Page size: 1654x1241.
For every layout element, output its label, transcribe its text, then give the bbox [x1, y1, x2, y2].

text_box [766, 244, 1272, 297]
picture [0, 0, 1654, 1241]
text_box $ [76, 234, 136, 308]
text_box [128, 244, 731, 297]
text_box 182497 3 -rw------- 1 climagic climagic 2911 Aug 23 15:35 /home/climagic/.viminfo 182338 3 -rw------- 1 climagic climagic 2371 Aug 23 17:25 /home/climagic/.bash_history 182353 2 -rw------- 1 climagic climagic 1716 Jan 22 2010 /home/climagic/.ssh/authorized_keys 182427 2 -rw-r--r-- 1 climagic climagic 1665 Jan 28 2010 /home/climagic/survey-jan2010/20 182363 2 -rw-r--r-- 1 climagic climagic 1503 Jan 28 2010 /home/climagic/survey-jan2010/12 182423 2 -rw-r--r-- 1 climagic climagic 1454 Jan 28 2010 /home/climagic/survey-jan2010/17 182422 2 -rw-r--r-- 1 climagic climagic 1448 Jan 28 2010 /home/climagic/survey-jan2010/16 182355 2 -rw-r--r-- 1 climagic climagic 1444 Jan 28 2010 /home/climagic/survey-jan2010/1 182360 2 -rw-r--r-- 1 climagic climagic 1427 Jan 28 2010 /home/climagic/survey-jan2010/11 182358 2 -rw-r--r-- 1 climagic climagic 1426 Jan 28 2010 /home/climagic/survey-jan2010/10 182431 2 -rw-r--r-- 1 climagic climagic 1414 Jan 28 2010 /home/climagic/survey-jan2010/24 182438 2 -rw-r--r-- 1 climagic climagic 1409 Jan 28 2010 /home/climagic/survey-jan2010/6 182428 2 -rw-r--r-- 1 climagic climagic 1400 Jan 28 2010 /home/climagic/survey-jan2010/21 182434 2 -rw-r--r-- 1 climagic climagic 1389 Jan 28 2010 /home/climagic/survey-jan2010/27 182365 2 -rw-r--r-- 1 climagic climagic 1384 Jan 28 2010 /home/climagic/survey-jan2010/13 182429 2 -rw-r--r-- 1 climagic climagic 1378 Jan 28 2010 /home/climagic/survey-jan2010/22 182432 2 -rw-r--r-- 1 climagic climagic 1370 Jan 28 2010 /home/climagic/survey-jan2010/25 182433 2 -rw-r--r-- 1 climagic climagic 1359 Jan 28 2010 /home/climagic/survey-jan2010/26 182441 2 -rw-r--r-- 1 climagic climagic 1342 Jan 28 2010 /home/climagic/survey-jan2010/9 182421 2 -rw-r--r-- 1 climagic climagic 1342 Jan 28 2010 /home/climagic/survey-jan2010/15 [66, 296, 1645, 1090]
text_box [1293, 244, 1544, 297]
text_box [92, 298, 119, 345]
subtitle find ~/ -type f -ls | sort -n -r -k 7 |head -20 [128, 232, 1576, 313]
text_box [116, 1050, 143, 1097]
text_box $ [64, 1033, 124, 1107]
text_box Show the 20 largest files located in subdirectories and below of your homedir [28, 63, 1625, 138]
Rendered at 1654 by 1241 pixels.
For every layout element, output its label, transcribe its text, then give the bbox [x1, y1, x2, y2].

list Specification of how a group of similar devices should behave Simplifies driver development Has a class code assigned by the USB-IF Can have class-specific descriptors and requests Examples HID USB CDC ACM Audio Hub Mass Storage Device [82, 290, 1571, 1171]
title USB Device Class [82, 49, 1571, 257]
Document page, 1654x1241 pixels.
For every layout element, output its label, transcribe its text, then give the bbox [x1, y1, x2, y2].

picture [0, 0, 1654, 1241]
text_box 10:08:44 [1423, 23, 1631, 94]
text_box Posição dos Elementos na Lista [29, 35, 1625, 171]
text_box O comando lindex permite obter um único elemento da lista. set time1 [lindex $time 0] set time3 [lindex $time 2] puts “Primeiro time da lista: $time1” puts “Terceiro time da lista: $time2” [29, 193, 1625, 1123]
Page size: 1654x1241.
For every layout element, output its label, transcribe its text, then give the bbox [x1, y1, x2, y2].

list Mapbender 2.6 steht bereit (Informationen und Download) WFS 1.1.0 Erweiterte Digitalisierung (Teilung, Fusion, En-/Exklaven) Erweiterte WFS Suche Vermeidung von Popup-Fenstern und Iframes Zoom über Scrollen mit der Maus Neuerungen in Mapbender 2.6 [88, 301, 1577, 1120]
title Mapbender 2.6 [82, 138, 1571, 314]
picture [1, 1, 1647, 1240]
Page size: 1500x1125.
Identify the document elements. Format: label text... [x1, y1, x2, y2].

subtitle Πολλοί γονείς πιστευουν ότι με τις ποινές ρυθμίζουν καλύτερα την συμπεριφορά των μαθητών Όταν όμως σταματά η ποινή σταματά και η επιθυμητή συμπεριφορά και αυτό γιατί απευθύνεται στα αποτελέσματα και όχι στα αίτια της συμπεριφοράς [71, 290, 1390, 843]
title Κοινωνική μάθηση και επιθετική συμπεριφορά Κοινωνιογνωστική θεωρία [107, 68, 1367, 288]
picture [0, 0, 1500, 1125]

------------------------------------------------------------

§ REQUIRED TASK: Copy out once more, unchanged, the stretch of the material from the line containing "Rendered at 1654 by 1241 pixels." through the line containing "text_box O comando".

§ OUTPUT OF THE TASK:
Rendered at 1654 by 1241 pixels.
For every layout element, output its label, transcribe its text, then give the bbox [x1, y1, x2, y2].

list Specification of how a group of similar devices should behave Simplifies driver development Has a class code assigned by the USB-IF Can have class-specific descriptors and requests Examples HID USB CDC ACM Audio Hub Mass Storage Device [82, 290, 1571, 1171]
title USB Device Class [82, 49, 1571, 257]
Document page, 1654x1241 pixels.
For every layout element, output its label, transcribe its text, then give the bbox [x1, y1, x2, y2].

picture [0, 0, 1654, 1241]
text_box 10:08:44 [1423, 23, 1631, 94]
text_box Posição dos Elementos na Lista [29, 35, 1625, 171]
text_box O comando lindex permite obter um único elemento da lista. set time1 [lindex $time 0] set time3 [lindex $time 2] puts “Primeiro time da lista: $time1” puts “Terceiro time da lista: $time2” [29, 193, 1625, 1123]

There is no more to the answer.